On regular subgroups in \(\operatorname{Lim}(N) \) (Q6610187)

Let \(S(\mathbb{N})\) be the symmetric group on the natural numbers. The authors define a permutation \(g\in S(\mathbb{N})\) to be limited (often called bounded) if \(\omega (g):= \max_{\alpha \in \mathbb{N}}\left\vert \alpha -\alpha ^{g}\right\vert \) is finite. The set \(\mathrm{Lim}(\mathbb{N)}\) of all limited permutations is a subgroup of \(S(\mathbb{N})\) and contains the finitary group \(\mathrm{Lim}(\mathbb{N})\) consisting of all permutations with finite support.
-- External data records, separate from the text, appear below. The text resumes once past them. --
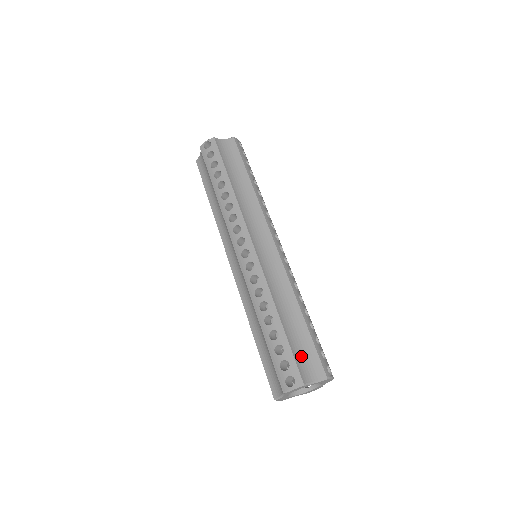
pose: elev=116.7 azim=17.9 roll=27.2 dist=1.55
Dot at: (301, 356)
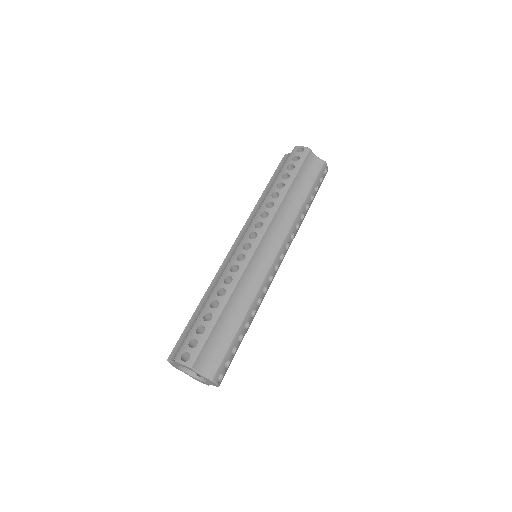
Dot at: (211, 348)
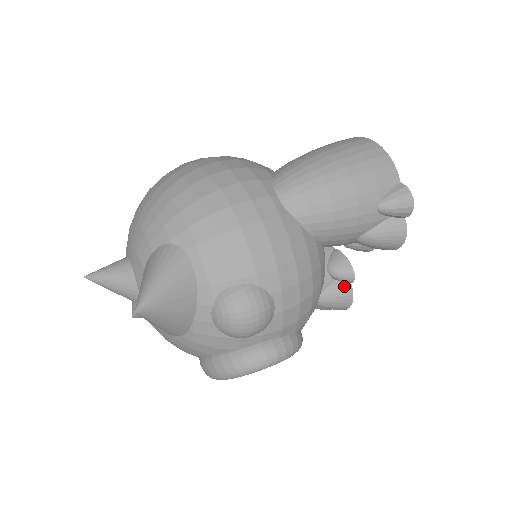
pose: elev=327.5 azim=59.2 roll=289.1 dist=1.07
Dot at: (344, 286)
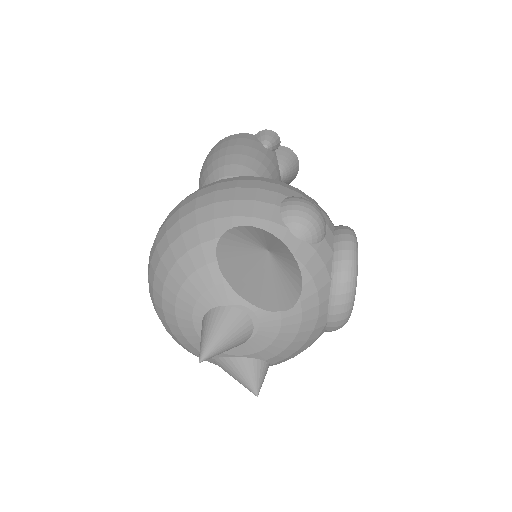
Dot at: occluded
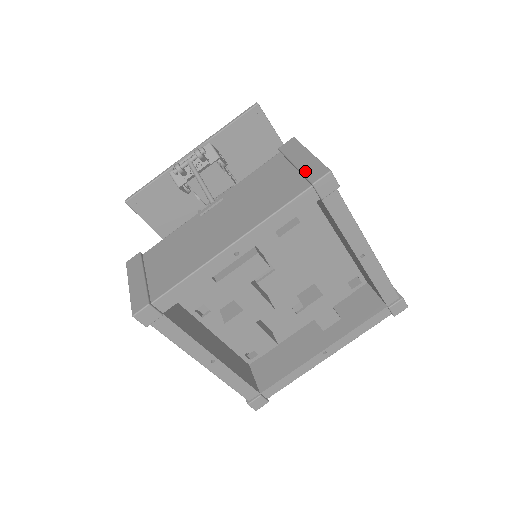
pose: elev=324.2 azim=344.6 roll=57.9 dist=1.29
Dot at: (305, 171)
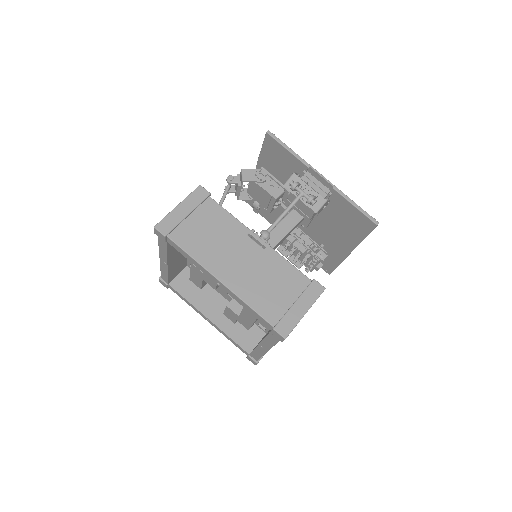
Dot at: (287, 317)
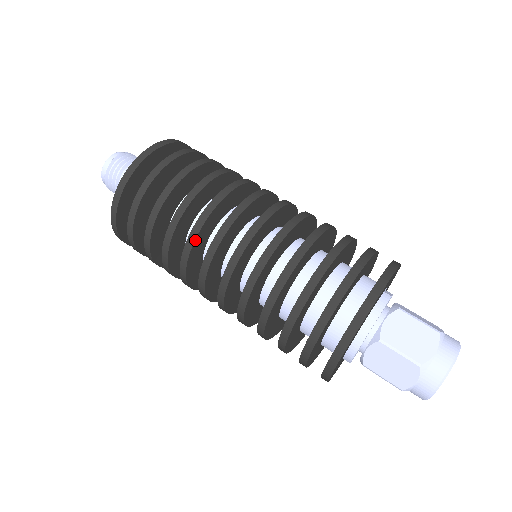
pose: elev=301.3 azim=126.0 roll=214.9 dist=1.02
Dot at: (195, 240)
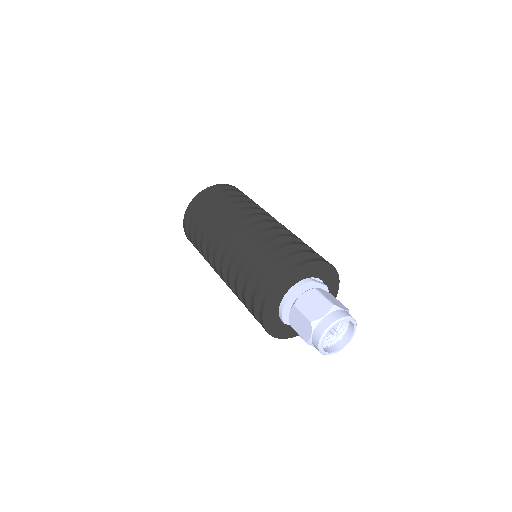
Dot at: (213, 237)
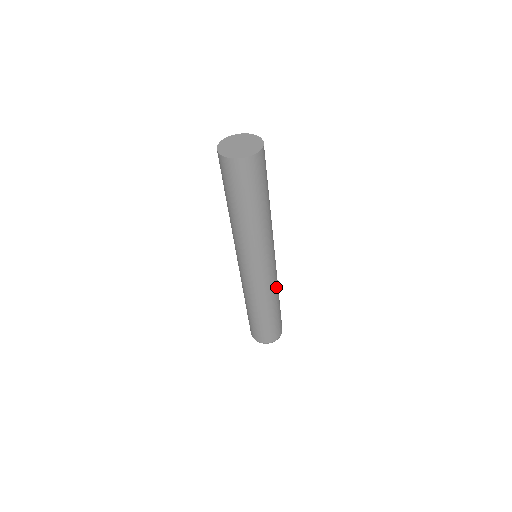
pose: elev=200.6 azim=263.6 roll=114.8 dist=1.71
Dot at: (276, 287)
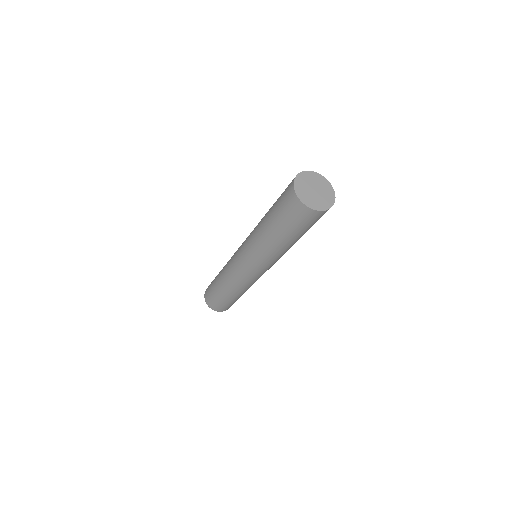
Dot at: occluded
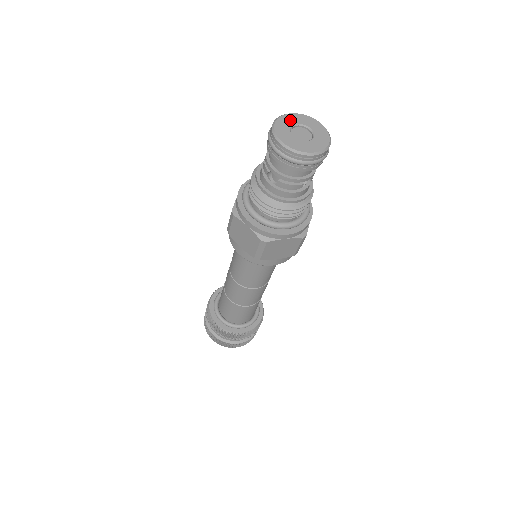
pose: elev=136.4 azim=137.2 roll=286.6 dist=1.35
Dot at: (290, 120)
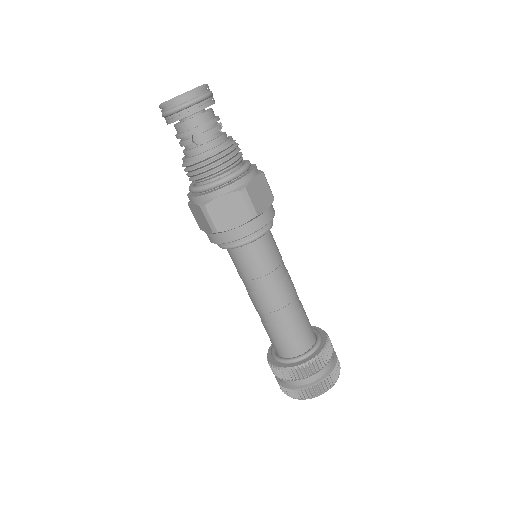
Dot at: occluded
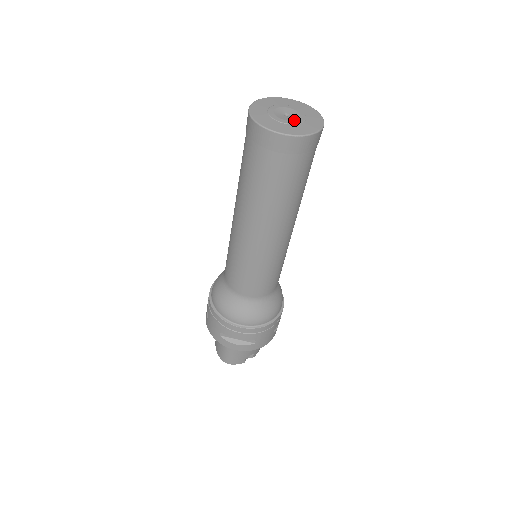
The authors are interested in the regular subgroups of \(\mathrm{Lim}(\mathbb{N})\) and prove the following.\N\NTheorem 1. If \(H\) is a regular subgroup of \(\mathrm{Lim}(\mathbb{N})\) and is not periodic then \(H\) is a finite extension of an infinite cyclic group; if, moreover, \(H\) is torsion-free then \(H\) is cyclic. (Theorem 2) Every countable locally finite group is isomorphic to a regular subgroup of \(\mathrm{Lim}(\mathbb{N})\). The authors conjecture that, conversely, every periodic regular subgroup of \(\mathrm{Lim}(\mathbb{N})\) is locally finite, but this remains open.